I’d always sort of imagined whisky distilleries as being bustling places with lots of red-faced Scots scurrying about doing this and that. But actually it doesn’t take many people to make whisky. A handful, really. And if you visit a Scottish distillery this time of year, you’re likely to find it mostly deserted. Or closed (many traditionally do maintenance in August or just shutter the doors completely).
Photo by David Lansing.
That was pretty much the situation at Bruichladdich (brook-laddie) when Charles and I showed up this morning around 10. The gates were open but we didn’t see a single soul on the premises. Eventually we ended up in the little shop that serves as a visitor center of sorts where a middle-aged woman reading a book seemed surprised to see us.
She said the only one around at the moment, other than herself, was one of the four partners, Andrew Gray, and he’d be happy to show us around if she could only find him. So while she’s out looking for Andrew, let me tell you a little bit about this unique distillery.
First of all, Bruichladdich is a bit of a whisky phoenix. Like a lot of Scottish distilleries, Bruichladdich had its ups and downs over the years (there used to be 25 distilleries on Islay; now there are 7).
Bruichladdich itself closed for a spell in the late ‘80s before being acquired by four separate corporate owners (including Jim Beam and Fortune Brands) from 1992 to 1994. But nobody really seemed to know what to do with the company and in 1994, the distillery was pretty much closed down for good, devastating the town on the west coast of Islay.
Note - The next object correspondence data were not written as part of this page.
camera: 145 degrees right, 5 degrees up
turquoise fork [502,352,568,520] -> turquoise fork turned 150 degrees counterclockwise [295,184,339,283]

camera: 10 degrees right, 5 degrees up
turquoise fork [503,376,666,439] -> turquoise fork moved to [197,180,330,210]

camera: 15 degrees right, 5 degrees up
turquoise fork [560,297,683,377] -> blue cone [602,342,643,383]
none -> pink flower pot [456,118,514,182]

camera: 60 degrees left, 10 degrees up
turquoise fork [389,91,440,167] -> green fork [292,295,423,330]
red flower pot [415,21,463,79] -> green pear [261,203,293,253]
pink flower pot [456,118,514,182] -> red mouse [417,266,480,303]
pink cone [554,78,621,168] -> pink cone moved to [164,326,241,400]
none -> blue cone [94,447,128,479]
Then four friends—Mark Reynier, Simon Coughlin, Jim McEwan, and Andrew Gray—got together and purchased the closed distillery in December 2000. After months of restoration work, Bruichladdich officially reopened on May 29, 2001 before a crowd of 3,400 ecstatic islanders (a good chunk of the population). They now have 47 employees, all from Islay, and in just a few short years have won a number of prestigious awards, including Distillery of the Year three times. Kind of a nice story, don’t you think, particularly in an age when most of the Scottish distilleries are now owned by huge international conglomerates like Diageo (in fact, the company, whose philosophy is to be “fiercely independent, non-comformist, and innovative—the enfant terrible of the industry” refuses to join the Scotch Whisky Association because, they say, “We feel our independent status and freedom of expression would be compromised” by the council whose board includes three members from Pernod and three from Diageo).
Anyway, Andrew was eventually rounded up and for the next couple of hours, we sat around with him loosely discussing Islay whiskies in general and Bruichladdich in particular.
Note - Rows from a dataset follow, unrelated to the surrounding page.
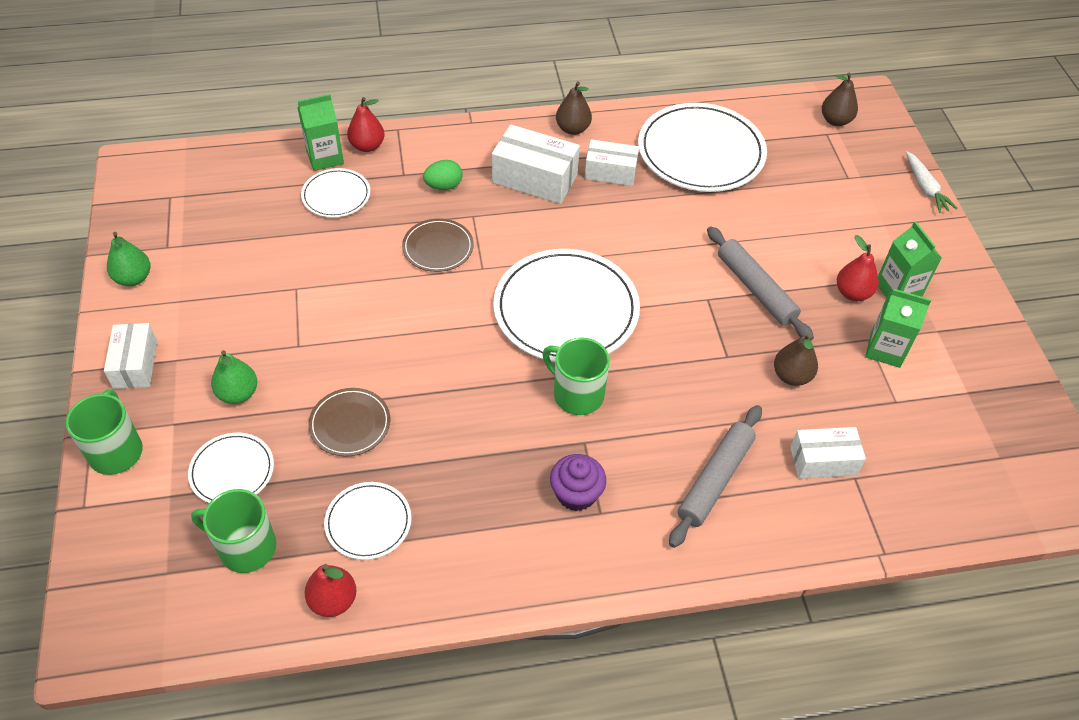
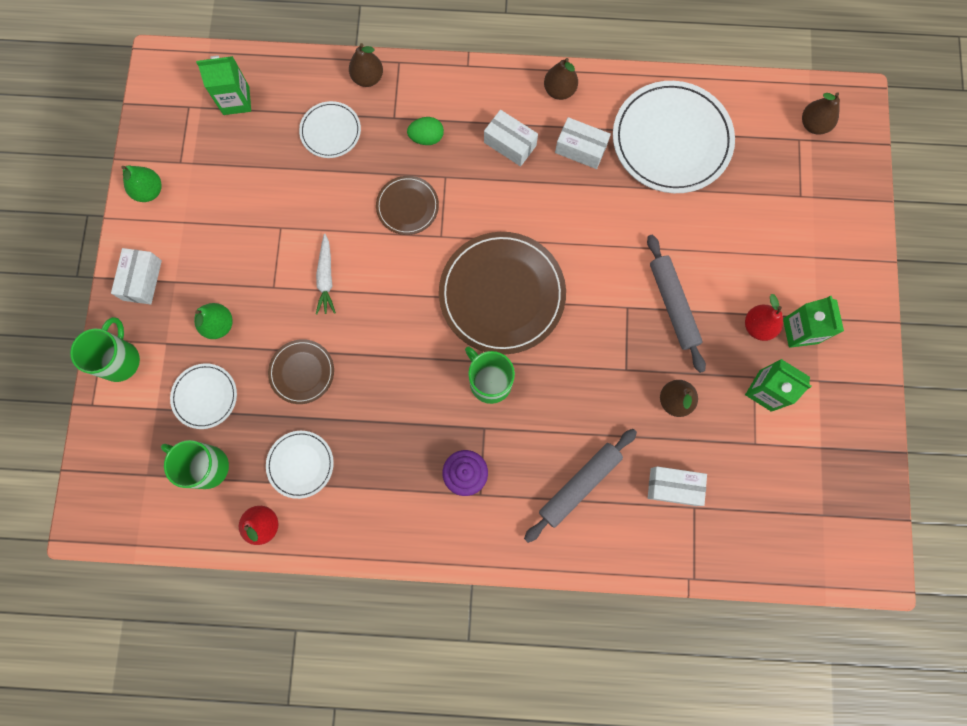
camera: 15 degrees right, 25 degrees up
green carton [298,94,344,171] -> green carton moved to [196,55,251,115]
red pear [347,97,385,152] -> brown pear [349,43,383,87]
white box [492,124,580,204] -> white box [484,110,538,166], size x0.66
white plate [494,249,640,362] -> brown plate [439,232,566,355]
white carrot [906,151,958,213] -> white carrot moved to [316,234,336,314]

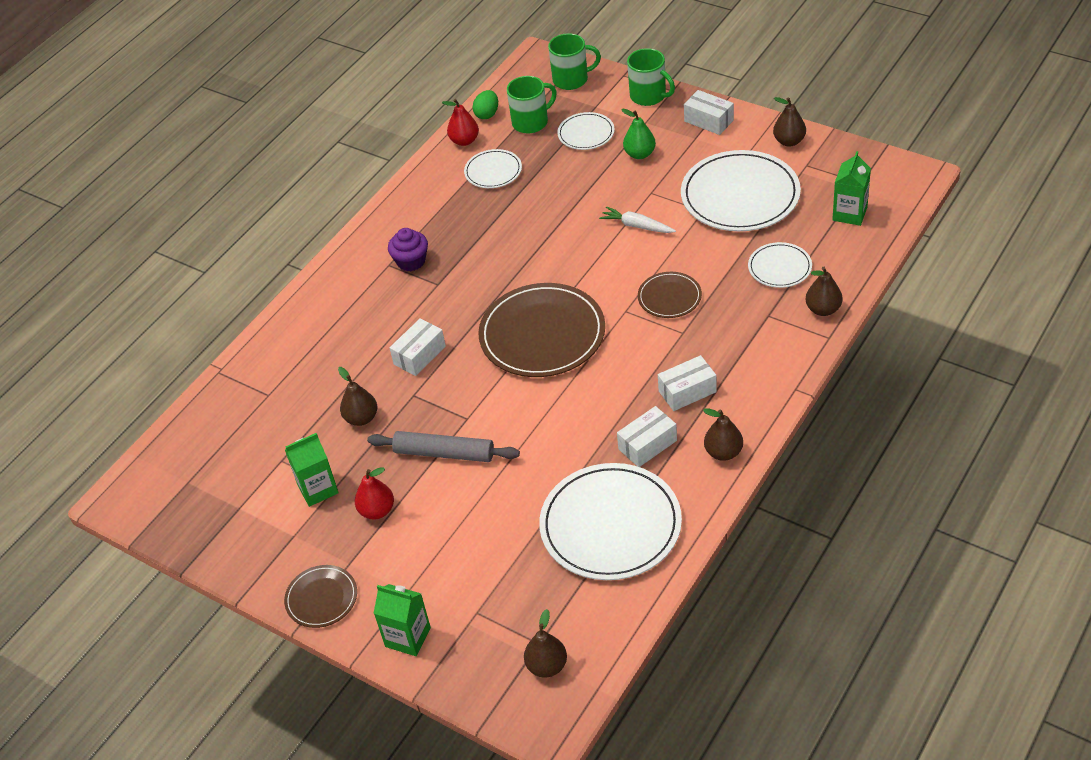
camera: 125 degrees right, 30 degrees down
green pear [121,165,162,202] -> brown pear [773,97,806,146]
brown plate [268,339,334,404] -> brown plate moved to [284,565,357,628]
green egg [407,117,444,145] -> green egg moved to [473,90,498,119]
green mug [465,346,515,404] -> green mug moved to [548,33,601,90]
grey rolling pin [524,429,637,543] -> none
white box [648,466,707,506] -> white box moved to [390,318,446,376]
green carton [783,296,844,348] -> green carton moved to [374,584,431,656]
none -> white plate [681,150,801,231]

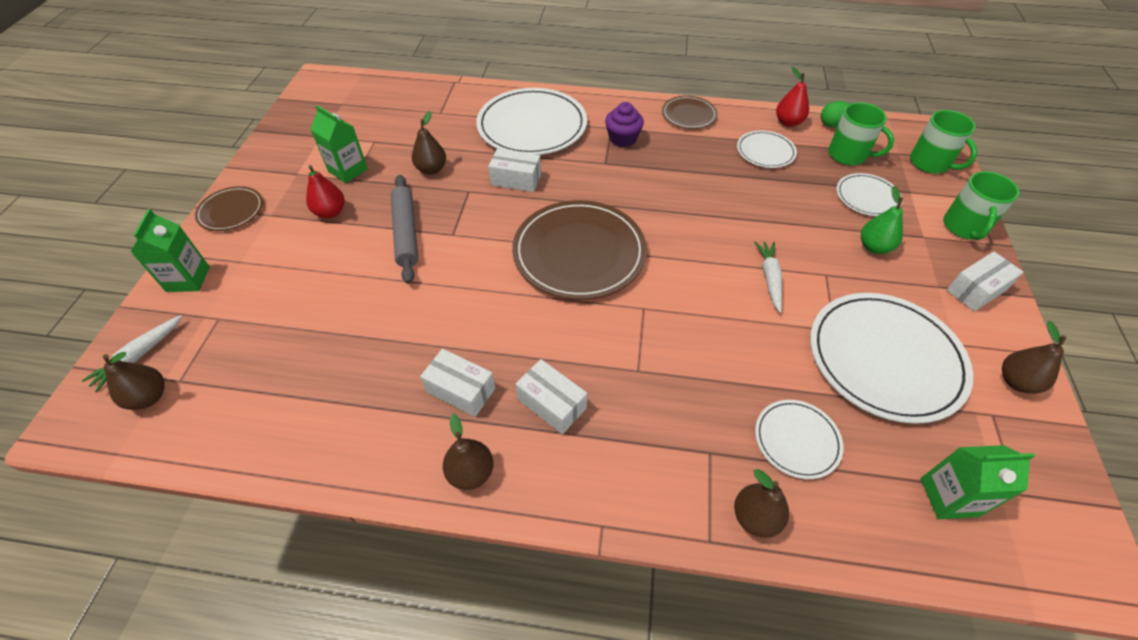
camera: 60 degrees right, 5 degrees up
white plate [539,463,682,580] -> white plate moved to [476,88,587,155]
brown plate [638,272,702,318] -> brown plate moved to [662,96,718,129]
white box [684,90,734,135] -> white box turned 45 degrees clockwise [947,252,1024,312]
none -> white carrot [82,315,182,392]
“The characteristic of the western islands is they get a lot of rain—as much as 160 inches a year. So the ground is very wet and there are lots of bogs. Peat is a primary heating source and the whisky coming from Islay have a real smoky, peat flavor that people either love or hate—there’s no middle ground with this whisky. Plus all the distilleries are situated by the sea. The casks are all maturing in a briny, salty atmosphere. There’s often salt caked on the outside of the casks. It seasons the casks and gives them a different flavor.”
That said, Andrew said that Bruichladdich, which contains about 5 parts per million of peat, isn’t nearly as smoky tasting as whiskies like Lagavulin and Laphroaig which contain between 35 and 45 parts per million.
Then Andrew immediately contradicted himself by pouring us a dram of a new Islay single malt they’re distilling called Octomore. Now I love Laphroaig but I have to say I could hardly swallow Octomore. Andrew chuckled at my reaction. “That’ll put hair on your chest, eh,” he said. To be sure. The whisky, which Andrew calls “for serious peat freaks,” has a mind-boggling 131 parts of peat per million.
With the subtlety of a sledgehammer, it’s definitely not for everyone—including me. But I love the idea that these “fiercely independent, non-conformist” whisky makers, who brought this distillery back from extinction, have the balls to make it. It’s certainly not something you can imagine Pernod or Diageo ever doing.